Hi everyone I have a Poulin Pro snow blower and replaced the Impeller belt now the augers won't stop turning when I release the auger lever.


----------



## WVguy (Nov 24, 2018)

It is probably that the auger adjustment was set to account for some stretching in the old belt. When you replaced the belt the adjustment was then needed to account for the now-shorter belt. Look in the manual to see how to adjust the auger setting. Or post the model and serial number at least, maybe some photos, and others can help. I'm not familiar with Poulin snow blowers.


----------



## crazzywolfie (Jun 2, 2014)

might have to pull the belt cover and check things out. might have broke a return spring on the belt tension or maybe the tensioner is sticking.


----------



## Russell (Dec 14, 2017)

Don't know how Poulan is setup, but your auger lever probably uses a cable that goes down to activate the auger. 
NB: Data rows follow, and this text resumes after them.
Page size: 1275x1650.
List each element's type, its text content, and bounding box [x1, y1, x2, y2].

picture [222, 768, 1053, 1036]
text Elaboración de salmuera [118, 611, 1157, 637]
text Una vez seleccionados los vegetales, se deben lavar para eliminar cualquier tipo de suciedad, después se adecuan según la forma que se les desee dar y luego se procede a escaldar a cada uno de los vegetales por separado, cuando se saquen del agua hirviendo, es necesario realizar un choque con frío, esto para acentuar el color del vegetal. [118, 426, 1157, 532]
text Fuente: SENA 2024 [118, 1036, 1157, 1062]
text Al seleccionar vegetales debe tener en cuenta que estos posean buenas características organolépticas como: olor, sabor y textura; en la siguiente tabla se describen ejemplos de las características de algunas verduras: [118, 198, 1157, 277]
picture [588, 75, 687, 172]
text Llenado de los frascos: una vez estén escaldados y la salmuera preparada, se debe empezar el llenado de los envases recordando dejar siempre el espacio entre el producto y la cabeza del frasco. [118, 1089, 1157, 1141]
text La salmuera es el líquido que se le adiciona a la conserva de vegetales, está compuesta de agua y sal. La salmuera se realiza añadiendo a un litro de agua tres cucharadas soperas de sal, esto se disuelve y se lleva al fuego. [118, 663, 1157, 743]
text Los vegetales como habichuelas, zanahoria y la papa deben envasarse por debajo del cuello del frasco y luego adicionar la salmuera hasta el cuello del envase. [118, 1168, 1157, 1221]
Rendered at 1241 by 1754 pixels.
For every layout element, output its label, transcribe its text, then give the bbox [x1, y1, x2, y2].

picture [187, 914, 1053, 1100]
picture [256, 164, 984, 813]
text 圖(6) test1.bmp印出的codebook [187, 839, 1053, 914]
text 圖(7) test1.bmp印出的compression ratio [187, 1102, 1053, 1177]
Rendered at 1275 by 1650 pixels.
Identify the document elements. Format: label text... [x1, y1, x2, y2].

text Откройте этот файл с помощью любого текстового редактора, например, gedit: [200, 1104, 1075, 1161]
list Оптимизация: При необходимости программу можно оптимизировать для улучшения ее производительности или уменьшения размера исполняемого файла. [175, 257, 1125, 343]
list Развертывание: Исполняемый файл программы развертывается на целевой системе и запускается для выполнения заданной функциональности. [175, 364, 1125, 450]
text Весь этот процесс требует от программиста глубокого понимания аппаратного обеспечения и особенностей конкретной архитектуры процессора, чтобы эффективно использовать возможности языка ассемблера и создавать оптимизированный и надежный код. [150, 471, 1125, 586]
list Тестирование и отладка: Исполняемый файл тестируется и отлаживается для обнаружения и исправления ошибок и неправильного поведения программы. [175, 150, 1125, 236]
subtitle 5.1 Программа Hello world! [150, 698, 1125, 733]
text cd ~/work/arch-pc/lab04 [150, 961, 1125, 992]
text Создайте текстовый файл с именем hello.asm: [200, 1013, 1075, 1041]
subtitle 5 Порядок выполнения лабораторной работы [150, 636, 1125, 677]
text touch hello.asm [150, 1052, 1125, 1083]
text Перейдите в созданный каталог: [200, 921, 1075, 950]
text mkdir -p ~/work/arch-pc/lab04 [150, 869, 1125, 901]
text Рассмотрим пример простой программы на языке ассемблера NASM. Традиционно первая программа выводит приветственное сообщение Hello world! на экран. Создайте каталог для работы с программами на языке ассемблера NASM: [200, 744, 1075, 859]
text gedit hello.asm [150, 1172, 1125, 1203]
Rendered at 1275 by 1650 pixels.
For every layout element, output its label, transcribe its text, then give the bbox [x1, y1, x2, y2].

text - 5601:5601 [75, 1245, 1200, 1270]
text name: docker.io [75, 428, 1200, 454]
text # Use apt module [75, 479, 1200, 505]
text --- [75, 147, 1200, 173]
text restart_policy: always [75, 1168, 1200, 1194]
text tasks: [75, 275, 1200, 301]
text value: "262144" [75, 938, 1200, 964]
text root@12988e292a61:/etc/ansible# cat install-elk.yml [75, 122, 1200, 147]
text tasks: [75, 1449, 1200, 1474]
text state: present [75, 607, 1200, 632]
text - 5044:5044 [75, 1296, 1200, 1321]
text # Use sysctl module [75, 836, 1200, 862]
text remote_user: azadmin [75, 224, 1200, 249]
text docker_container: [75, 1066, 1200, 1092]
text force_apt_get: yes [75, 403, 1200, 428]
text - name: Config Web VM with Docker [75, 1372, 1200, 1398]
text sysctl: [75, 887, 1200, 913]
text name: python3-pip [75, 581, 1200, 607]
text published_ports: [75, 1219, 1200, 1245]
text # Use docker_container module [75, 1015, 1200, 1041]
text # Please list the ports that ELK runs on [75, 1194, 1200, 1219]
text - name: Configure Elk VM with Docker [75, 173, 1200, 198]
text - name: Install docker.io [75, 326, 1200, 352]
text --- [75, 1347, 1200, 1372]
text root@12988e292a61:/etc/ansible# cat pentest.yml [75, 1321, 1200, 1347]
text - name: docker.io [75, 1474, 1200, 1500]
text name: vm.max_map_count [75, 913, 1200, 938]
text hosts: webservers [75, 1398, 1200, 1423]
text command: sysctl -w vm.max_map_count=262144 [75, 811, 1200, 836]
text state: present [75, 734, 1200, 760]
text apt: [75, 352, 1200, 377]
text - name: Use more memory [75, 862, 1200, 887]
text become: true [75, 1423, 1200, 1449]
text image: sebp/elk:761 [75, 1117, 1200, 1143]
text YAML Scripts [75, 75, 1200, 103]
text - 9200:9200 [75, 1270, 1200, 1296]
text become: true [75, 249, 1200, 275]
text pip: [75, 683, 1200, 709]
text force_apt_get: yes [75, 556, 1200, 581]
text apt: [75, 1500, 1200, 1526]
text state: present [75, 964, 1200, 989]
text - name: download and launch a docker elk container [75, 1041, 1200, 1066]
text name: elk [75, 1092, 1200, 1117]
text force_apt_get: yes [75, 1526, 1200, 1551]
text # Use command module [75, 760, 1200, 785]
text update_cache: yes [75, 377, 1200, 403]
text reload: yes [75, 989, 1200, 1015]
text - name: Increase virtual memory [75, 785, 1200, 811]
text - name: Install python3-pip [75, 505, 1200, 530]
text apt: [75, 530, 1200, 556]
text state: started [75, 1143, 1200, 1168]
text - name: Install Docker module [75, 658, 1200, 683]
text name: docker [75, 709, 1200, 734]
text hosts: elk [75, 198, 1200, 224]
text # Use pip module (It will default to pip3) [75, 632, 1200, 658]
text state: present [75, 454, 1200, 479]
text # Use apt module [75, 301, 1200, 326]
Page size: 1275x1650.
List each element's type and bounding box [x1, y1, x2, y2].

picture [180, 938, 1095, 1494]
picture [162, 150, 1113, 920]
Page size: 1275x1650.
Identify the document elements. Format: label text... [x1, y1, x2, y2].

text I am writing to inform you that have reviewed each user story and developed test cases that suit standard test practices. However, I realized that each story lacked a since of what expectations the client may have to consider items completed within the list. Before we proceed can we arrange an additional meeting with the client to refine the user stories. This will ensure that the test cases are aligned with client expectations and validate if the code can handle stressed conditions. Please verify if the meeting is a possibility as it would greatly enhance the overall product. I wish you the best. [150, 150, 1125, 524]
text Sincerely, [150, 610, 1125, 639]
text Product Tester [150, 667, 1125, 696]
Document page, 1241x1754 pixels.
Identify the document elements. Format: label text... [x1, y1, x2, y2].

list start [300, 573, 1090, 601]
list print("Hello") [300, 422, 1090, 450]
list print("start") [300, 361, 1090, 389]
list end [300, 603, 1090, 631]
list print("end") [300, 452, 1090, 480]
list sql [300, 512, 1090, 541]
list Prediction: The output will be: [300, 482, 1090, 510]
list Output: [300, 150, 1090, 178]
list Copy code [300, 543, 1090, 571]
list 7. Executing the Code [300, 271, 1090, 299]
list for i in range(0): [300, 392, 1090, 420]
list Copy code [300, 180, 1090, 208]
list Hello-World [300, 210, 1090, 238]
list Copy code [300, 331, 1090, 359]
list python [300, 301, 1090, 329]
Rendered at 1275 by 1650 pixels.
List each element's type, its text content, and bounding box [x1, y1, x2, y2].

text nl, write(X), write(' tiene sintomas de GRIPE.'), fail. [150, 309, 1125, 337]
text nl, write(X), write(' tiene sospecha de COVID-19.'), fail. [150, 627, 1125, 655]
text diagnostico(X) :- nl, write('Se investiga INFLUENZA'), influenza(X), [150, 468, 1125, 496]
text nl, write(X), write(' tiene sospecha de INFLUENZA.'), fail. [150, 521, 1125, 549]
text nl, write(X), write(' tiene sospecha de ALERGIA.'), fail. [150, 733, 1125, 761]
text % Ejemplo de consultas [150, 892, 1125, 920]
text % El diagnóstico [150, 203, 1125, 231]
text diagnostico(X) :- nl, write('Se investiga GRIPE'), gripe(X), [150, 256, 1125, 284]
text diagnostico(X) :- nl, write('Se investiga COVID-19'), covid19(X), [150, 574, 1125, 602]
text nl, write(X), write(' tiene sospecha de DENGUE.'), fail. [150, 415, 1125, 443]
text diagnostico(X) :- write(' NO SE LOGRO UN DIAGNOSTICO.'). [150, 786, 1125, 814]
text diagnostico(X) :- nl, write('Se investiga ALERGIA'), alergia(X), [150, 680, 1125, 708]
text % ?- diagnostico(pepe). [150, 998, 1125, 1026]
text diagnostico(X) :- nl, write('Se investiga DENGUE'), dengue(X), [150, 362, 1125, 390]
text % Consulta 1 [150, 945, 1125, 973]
Follow the cable down and you should find an adjuster portion with a couple of lock nuts. Loosening the locknuts and then turning the adjuster allows you to adjust the freeplay in the cable. You need to put a little more freeplay in the cable. This will allow the auger to disengage.

Find the correct spot and then tighten the locknuts back up.

If you don't have an adjustment on the cable here is a video showing the second method to adjust the idler pulley.
Check his you tube channel for lots of other videos. He probably has one on how to do the cable adjustment.


----------



## Greg13 (Nov 25, 2018)

One thing that can cause the problem, if you have them. In the picture above, there are 2 bolts or pins next to the engine pulley. When the belt is under tension the belt should have like 1/4" clearance. if it is too great the belt will slap back and forth and keep engaging it's self.


----------



## JLawrence08648 (Jan 15, 2017)

You could have too narrow a belt and now sits lower in the pulley and is grabbing.

Did you use the original belt or a clone? Look up the original size and measure the belt you put on, sometimes these belts are not accurate. The belt you put on may be smaller thus it's grabbing.

It's this a mower blower belt or an automotive belt? The angle of the sides are cut differently.


----------